(Human pose keypoint data)

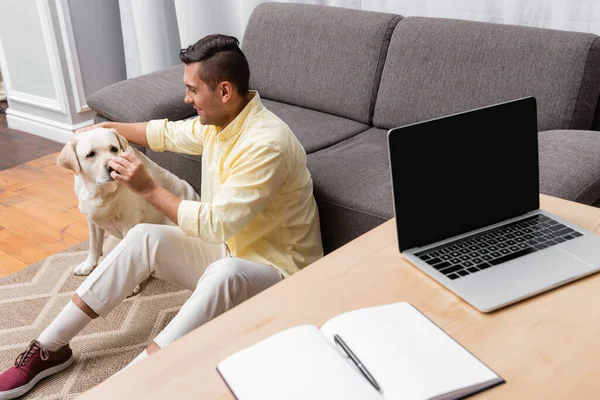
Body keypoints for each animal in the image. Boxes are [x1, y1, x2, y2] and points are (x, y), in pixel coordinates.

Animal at [57, 128, 200, 294]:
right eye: (90, 154)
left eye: (113, 149)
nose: (111, 167)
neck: (101, 192)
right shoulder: (91, 220)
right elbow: (94, 244)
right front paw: (88, 265)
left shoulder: (129, 222)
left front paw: (132, 285)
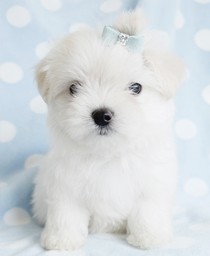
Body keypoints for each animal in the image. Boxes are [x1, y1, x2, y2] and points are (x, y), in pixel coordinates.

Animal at [32, 11, 185, 251]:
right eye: (74, 88)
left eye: (136, 88)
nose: (102, 115)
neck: (109, 154)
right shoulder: (65, 187)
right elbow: (66, 214)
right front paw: (62, 240)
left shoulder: (152, 183)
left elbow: (148, 211)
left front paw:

■ **Task goal**
Please retype every entry above exactly, leaving out any picture.

■ **Written response**
Body keypoints for each animal in the image. Boxes are [x1, y1, x2, y2] and points are (x, y), in pixel coordinates.

Animal at [57, 128, 200, 294]:
right eye: (90, 154)
left eye: (113, 149)
nose: (111, 167)
neck: (101, 192)
right shoulder: (91, 220)
right elbow: (94, 244)
right front paw: (88, 265)
left shoulder: (129, 222)
left front paw: (132, 285)
Body keypoints for each animal in the image. Boxes are [x1, y1, x2, y2] and points are (x, y), in pixel coordinates.

Animal at [32, 11, 185, 251]:
right eye: (74, 88)
left eye: (136, 88)
nose: (102, 115)
neck: (109, 154)
right shoulder: (65, 187)
right elbow: (66, 214)
right front paw: (62, 240)
left shoulder: (152, 183)
left elbow: (148, 211)
left front paw:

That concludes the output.